ACTIVITY
Update the part of the patch review starting at "See 10 comments" and ending at "apply_synchro_row_cb(struct journal_entry *entry)", writing "remarks" wherever "comments" appears.

EXERCISE TEXT
* * * * *

[Tarantool-patches] [PATCH v3 06/10] raft: keep track of greatest known term and filter replication sources based on that

Vladislav Shpilevoy v.shpilevoy at tarantool.org
Fri Apr 16 02:27:40 MSK 2021


Good job on the patch!

Please, try to reduce length of the lines in the commit
message, or at least its title. It is suuuper long now.

See 10 comments below.

> diff --git a/src/box/applier.cc b/src/box/applier.cc
> index 4898f9f7b..3fb864686 100644
> --- a/src/box/applier.cc
> +++ b/src/box/applier.cc
> @@ -790,6 +790,12 @@ apply_synchro_row_cb(struct journal_entry *entry)
>  		applier_rollback_by_wal_io();
>  	} else {
>  		txn_limbo_process(&txn_limbo, synchro_entry->req);
> +		if (iproto_type_is_promote_request(synchro_entry->req->type)) {
> +			raft_source_update_term(box_raft(),
> +						synchro_entry->req->origin_id,
> +						synchro_entry->req->term);

1. How about moving that to txn_limbo_read_promote()? What do you think? I see
you do it in 3 places where txn_limbo_process() or txn_limbo_read_promote()

* * * * *

RECORDS PROVIDED
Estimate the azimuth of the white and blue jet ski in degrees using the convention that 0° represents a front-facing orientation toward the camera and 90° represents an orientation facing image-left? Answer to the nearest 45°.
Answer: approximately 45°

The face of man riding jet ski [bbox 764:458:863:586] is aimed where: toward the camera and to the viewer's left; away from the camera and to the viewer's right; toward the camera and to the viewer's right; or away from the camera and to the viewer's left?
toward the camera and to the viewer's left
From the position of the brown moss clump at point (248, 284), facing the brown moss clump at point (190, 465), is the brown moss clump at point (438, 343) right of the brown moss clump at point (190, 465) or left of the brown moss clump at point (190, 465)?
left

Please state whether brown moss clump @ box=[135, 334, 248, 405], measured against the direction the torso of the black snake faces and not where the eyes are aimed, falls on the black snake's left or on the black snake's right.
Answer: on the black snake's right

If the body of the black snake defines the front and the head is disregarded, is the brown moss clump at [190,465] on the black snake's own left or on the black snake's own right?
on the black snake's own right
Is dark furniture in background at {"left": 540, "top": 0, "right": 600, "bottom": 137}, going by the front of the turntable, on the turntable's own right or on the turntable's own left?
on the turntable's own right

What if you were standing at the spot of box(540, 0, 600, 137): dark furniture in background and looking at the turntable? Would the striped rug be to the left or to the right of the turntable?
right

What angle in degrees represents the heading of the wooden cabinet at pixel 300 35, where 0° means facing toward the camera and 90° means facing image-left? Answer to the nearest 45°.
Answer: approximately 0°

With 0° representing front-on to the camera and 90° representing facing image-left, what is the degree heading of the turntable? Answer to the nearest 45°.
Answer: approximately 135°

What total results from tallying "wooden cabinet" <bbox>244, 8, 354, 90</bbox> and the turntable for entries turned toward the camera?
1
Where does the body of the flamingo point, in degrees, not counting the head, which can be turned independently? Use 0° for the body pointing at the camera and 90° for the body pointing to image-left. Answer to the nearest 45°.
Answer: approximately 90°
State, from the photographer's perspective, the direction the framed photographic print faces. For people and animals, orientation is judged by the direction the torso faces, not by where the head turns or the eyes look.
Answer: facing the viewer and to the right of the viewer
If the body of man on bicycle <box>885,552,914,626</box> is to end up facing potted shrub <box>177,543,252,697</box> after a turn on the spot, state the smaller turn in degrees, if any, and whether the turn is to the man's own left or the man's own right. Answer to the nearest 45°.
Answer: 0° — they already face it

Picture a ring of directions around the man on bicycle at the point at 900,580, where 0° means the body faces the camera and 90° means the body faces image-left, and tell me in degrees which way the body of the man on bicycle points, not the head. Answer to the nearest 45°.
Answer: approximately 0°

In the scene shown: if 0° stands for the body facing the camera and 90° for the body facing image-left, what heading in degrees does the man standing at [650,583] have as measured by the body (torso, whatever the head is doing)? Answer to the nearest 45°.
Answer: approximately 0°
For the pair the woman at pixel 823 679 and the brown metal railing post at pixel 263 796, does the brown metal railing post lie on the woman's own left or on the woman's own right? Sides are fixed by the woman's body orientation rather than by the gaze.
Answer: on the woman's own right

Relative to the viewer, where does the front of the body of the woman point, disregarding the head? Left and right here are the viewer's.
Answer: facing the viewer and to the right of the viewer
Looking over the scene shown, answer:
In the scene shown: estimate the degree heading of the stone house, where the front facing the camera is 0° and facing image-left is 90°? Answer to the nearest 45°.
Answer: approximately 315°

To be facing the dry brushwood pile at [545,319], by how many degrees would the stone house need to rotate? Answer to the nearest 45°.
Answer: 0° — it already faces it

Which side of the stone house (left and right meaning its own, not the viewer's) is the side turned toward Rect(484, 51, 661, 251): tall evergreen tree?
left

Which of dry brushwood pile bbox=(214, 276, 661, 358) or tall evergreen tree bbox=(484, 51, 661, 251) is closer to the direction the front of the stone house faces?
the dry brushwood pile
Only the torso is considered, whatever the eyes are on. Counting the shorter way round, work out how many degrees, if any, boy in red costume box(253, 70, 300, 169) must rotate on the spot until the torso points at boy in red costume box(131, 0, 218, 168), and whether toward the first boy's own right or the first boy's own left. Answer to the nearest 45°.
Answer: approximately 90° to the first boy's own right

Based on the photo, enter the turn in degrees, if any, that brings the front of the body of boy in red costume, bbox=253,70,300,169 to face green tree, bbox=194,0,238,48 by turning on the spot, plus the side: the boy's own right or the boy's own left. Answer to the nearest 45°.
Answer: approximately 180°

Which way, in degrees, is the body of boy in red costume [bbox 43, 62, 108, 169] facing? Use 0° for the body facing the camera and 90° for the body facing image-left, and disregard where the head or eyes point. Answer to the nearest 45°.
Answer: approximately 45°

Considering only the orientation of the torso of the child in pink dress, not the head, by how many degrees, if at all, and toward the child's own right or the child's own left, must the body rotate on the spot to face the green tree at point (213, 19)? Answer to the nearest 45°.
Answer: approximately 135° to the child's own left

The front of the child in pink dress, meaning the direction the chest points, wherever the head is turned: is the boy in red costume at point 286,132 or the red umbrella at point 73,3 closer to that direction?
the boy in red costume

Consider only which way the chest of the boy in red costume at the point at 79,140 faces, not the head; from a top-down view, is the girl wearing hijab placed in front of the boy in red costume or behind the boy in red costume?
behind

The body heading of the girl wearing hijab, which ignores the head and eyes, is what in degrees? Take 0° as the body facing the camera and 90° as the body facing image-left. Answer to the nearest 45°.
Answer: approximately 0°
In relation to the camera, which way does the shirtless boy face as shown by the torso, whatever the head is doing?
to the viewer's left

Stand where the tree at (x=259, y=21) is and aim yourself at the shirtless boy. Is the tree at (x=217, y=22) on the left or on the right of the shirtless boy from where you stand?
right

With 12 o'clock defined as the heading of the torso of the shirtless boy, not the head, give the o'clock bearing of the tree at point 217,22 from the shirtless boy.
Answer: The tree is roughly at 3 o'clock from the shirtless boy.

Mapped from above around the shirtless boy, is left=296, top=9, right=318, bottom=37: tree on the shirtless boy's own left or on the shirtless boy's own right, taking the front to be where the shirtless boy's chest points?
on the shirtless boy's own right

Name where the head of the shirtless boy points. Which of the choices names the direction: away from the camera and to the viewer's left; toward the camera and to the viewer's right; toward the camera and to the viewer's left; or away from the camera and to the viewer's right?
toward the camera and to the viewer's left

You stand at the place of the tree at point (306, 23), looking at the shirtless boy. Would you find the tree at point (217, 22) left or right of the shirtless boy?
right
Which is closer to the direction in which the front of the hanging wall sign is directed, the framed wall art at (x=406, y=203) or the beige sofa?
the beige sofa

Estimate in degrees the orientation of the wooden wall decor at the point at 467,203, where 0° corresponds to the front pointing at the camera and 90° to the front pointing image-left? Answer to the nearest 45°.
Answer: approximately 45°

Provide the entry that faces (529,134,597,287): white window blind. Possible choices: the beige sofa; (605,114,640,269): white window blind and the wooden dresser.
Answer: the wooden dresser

* * * * *

THE ANSWER
See 10 remarks below.

> diff --git a/src/box/applier.cc b/src/box/applier.cc
> index 4898f9f7b..3fb864686 100644
> --- a/src/box/applier.cc
> +++ b/src/box/applier.cc
> @@ -790,6 +790,12 @@ apply_synchro_row_cb(struct journal_entry *entry)